A denunciare la situazione non certo idilliaca è Pavel Durov, CEO di Telegram, il quale ricostruisce la recente storia dell’app per dispositivi con a bordo iOS. L’ultimo aggiornamento degli sviluppatori risale a fine marzo, dunque esattamente a due mesi fa. Da allora, tutte le versioni rinnovate dello strumento non sono state autorizzate sullo store Apple, senza un’apparente motivo ma la vera motivazione dello stallo potrebbe risiedere in quanto avvenuto recentemente in Russia.

I problemi Telelegram avrebbero origine nell’ex Unione Sovietica appunto, dove il Governo ha fatto richiesta di bloccare l’applicazione di messaggistica in aprile a seguito di tira e molla “politici” sulla questione dei contenuti crittografati interni alle chat che non vogliono essere ceduti, per qualsivoglia motivo, alle autorità competenti. L’arresto che doveva essere limitato geograficamente, invece, avrebbe avuto effetti globali come afferma appunto Durov e lo strumento, nel tempo, sta diventando sempre più inadeguato nel suo utilizzo quotidiano.

Un dato di fatto conclamato, ad esempio, è che alcuni problemi Telegram siano scaturiti, ad esempio, dopo l’aggiornamento iOS 11.4 per iPhoone appunto.
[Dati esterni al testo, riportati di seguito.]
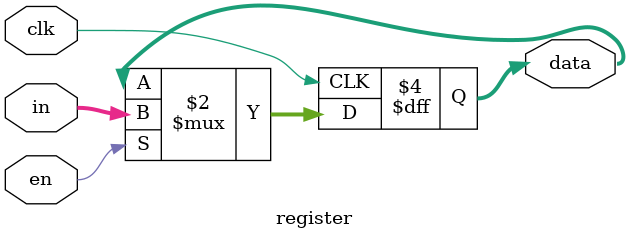
<source format=v>
module datapath #(parameter WIDTH = 16)
				(  input clk, reset, muxBin, muxPc, shiftOp,  
					input [1:0] muxExtImm, 
					input  instrRegEn, regFileEn, memDataRegEn, muxMemAdr, outRegEn,codesComputed,
					input [1:0] muxAin, muxToRegFile, muxShiftAmount, muxShiftShifter, muxOut, pcEn, 
					input [WIDTH-1:0] dataFromMem, pcLoad,
					input [4:0] aluOp,
					output wire [3:0] opCode, opCodeExt,
					output [WIDTH-1:0] dataToMem, adrToMem, conCodesOut);
					
wire [WIDTH-1:0] instrBus, dataToRegFile, immExtW, immExtFiveW, immExtSTW, memDataRegToMuxRegFileW, aW, bW;
wire [WIDTH-1:0]  destFromRegFW, srcFromRegFW, shiftAmountW, shiftShifterW, shiftedW;
wire [WIDTH-1:0]	aluOutW, toCodeCheckW, muxToOutRegW, outW, pcAddW, pcCountW;
wire [4:0] conCodesW;
wire [3:0] srcW, destW;
wire [7:0] immW;



register instrReg(dataFromMem, instrRegEn, clk, instrBus);

assign srcW = instrBus[3:0];
assign destW = instrBus[11:8];
assign immW = instrBus[7:0];

assign opCode = instrBus[15:12];
assign opCodeExt = instrBus[7:4];

// regfile will always write to whatever is in the dest instr or bits [11:8]
regfile regFile(clk, regFileEn, destW, srcW, destW, dataToRegFile, dataToMem, srcFromRegFW);
assign destFromRegFW = dataToMem; 	// needed for load and because reg type isnt assignable		

mux4 muxRegFile(memDataRegToMuxRegFileW,outW,pcCountW,16'b0,muxToRegFile, dataToRegFile); 

signExtender signExt(immW, immExtSTW);	

signExtender #(WIDTH,5) signExtForLSHI(immW[4:0], immExtFiveW);	// this is used in LSHI

mux4 muxExtendedImm(immExtSTW, immExtFiveW, {{8'd0},immW}, 0, muxExtImm, immExtW);

register memDataReg(dataFromMem, memDataRegEn, clk, memDataRegToMuxRegFileW);

mux4 muxAIn(pcCountW,destFromRegFW,16'd1,16'd0,muxAin,aW); 

mux2 muxBIn(srcFromRegFW,immExtW,muxBin, bW); 

mux4 muxShiftShift(destFromRegFW, immExtW, srcFromRegFW, immExtFiveW, muxShiftShifter, shiftShifterW);

mux4 muxShiftAm(srcFromRegFW, immExtW, 16'd8, 16'd0, muxShiftAmount, shiftAmountW);

shifter Shifter(shiftShifterW, shiftAmountW, shiftOp, shiftedW);

alu ALU(aW, bW, aluOp, toCodeCheckW[0], aluOutW, conCodesW); // carry comes from the condition of Carry from last instr 

register codesRegister({{WIDTH-5{1'b0}},conCodesW}, codesComputed, clk, toCodeCheckW ); // extends the 5 bit output

condCheck conditionCheck(toCodeCheckW, destW, conCodesOut );	// destW is in the same spot as the conditions are

mux4 outMux(shiftedW, aluOutW, conCodesOut, 16'd0, muxOut, muxToOutRegW);

register OutReg(muxToOutRegW,outRegEn,clk,outW);

mux2 toPC(16'd1, outW, muxPc, pcAddW);

pc progcount(clk, reset, pcEn, pcAddW, pcLoad, pcCountW );

mux2 muxToMemory(pcCountW, srcFromRegFW, muxMemAdr, adrToMem );

endmodule


module pc #(parameter WIDTH = 16)
	(input clk, reset,
	input [1:0] en, // if 11 adds toAdd, if 01 loads pcload, if 10 loads toAdd, if 00 doesn't load anything
	input [WIDTH-1:0] toAdd, pcLoad,
	output reg [WIDTH-1:0] count);
	
	reg [1:0] littleCount;
	
	always @(posedge clk) begin
		if (reset) begin
			count <= 0;
		end
		case (en)
			2'b00: ;// nothing
			2'b01: count <= pcLoad;
			2'b10: count <= toAdd;
			2'b11: count <= count + toAdd;
		endcase
	
	end
	
endmodule



module shifter #(parameter WIDTH = 16) // TO DO: test when arith needs to be enables
			(input [WIDTH-1:0]shiftNum, shiftAmm,
			 input arith,
			 output reg [WIDTH-1:0]shifted);
	
			 
	reg signext;
	
	always @(*) begin
		if (arith) begin 		// arithmetic
			shifted = shiftNum <<< shiftAmm;	
		end
		else begin		 		// logical
			shifted = shiftNum << shiftAmm;
		end
	end
	
			 
				
endmodule




module mux2 #( parameter WIDTH = 16)
		(input [WIDTH - 1: 0] d0, d1,
		input op,
		output reg [WIDTH - 1: 0] out);
	always @(*) begin
		out = op ? d1 : d0;
	end
endmodule


module mux4 #(parameter WIDTH = 16)
             (input      [WIDTH-1:0] d0, d1, d2, d3,
              input      [1:0]       s, 
              output reg [WIDTH-1:0] y);

   always @(*)
      case(s)
         2'b00: y <= d0;
         2'b01: y <= d1;
         2'b10: y <= d2;
         2'b11: y <= d3;
      endcase
endmodule



module signExtender #(parameter WIDTH = 16, VALIDBITS = 8)
					( input [VALIDBITS-1:0] in,
					  output reg [WIDTH-1: 0] out);
	always @(*) begin
		out = {{(WIDTH - VALIDBITS){in[VALIDBITS - 1]}},in};
	end
		
endmodule


module condCheck #( parameter WIDTH = 16)
			( input [WIDTH-1:0] codes,
			input [3:0] condition,
			output reg [WIDTH-1:0] result);
	// codes[4] = negative,  codes[3] = zero,  codes[2] = flag
	// codes[1] = lower,     codes[0] = carry
	
	always @(*)
	begin
		case(condition)
			4'b0000:begin  // EQ:  equal
				result = codes[3] ? 16'd1 : 16'd0;
			end
			4'b0001:begin	// NE:  not equal
				result = codes[3] ? 16'd0 : 16'd1;
			end
			4'b1101:begin	// GE:  greater than or equal
				if (codes[4] | codes[3]) begin
					result = 16'd1;
				end
				else begin
					result = 16'd0;
				end
			end
			4'b0010:begin	// CS:  carry set
				result = codes[0] ? 16'd1 : 16'd0;
			end
			4'b0011:begin	// CC:  carry clear
				result = codes[0] ? 16'd0 : 16'd1;
			end
			4'b0100:begin	// HI:  higher than
				result = codes[1] ? 16'd1 : 16'd0;
			end
			4'b0101:begin	// LS:  lower than or same as
				result = codes[1] ? 16'd0 : 16'd1;
			end
			4'b1010:begin	// LO:  lower than
				if (~codes[1] & ~codes[3]) begin
					result = 16'd1;
				end
				else begin
					result = 16'd0;
				end
			end
			4'b1011:begin	// HS:  higher than or same as
				if (codes[1] | codes[3]) begin
					result = 16'd1;
				end
				else begin
					result = 16'd0;
				end
			end
			4'b0110:begin	// GT:  greater than
				result = codes[4] ? 16'd1 : 16'd0;
			end
			4'b0111:begin	// LE:  less than or equal
				result = codes[4] ? 16'd0 : 16'd1;
			end
			4'b1000:begin	// FS:  flag set
				result = codes[2] ? 16'd1 : 16'd0;
			end
			4'b1001:begin	// FC:  flag clear
				result = codes[2] ? 16'd0 : 16'd1;
			end
			4'b1100:begin	// LT:  less than
				if (~codes[4] & ~codes[3]) begin
					result = 16'd1;
				end
				else begin
					result = 16'd0;
				end
			end
			4'b1110:begin	// UC:  unconditonal
				result = 16'd1;
			end
			4'b1111:begin	// Never Jump
				result = 16'd0;
			end
			default:begin	
				result = 16'd0;
			end
		endcase
	end
endmodule

module register #(parameter WIDTH = 16)
			(input [WIDTH-1:0] in,
			 input en, clk,
			 output reg [WIDTH-1:0] data);

	always@( posedge clk) begin
		if (en) begin
			data <= in;
		end
	end

endmodule




</source>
Con la nuova versione del sistema operativo Apple non funzionano gli adesivi ma una situazione ancora più preoccupante riguarda il nuovo regolamento per la privacy GDPR entrato in vigore in UE lo scorso 25 maggio. Senza nuovi aggiornamenti, ecco che gli sviluppatori non hanno potuto chiedere il consenso ai loro utenti per il trattamento dei dati.

Insomma, una situazione decisamente incresciosa: le accuse ben precise del CEO Telegram richiedono di certo una risposta di Apple, sperando possa giungere velocemente.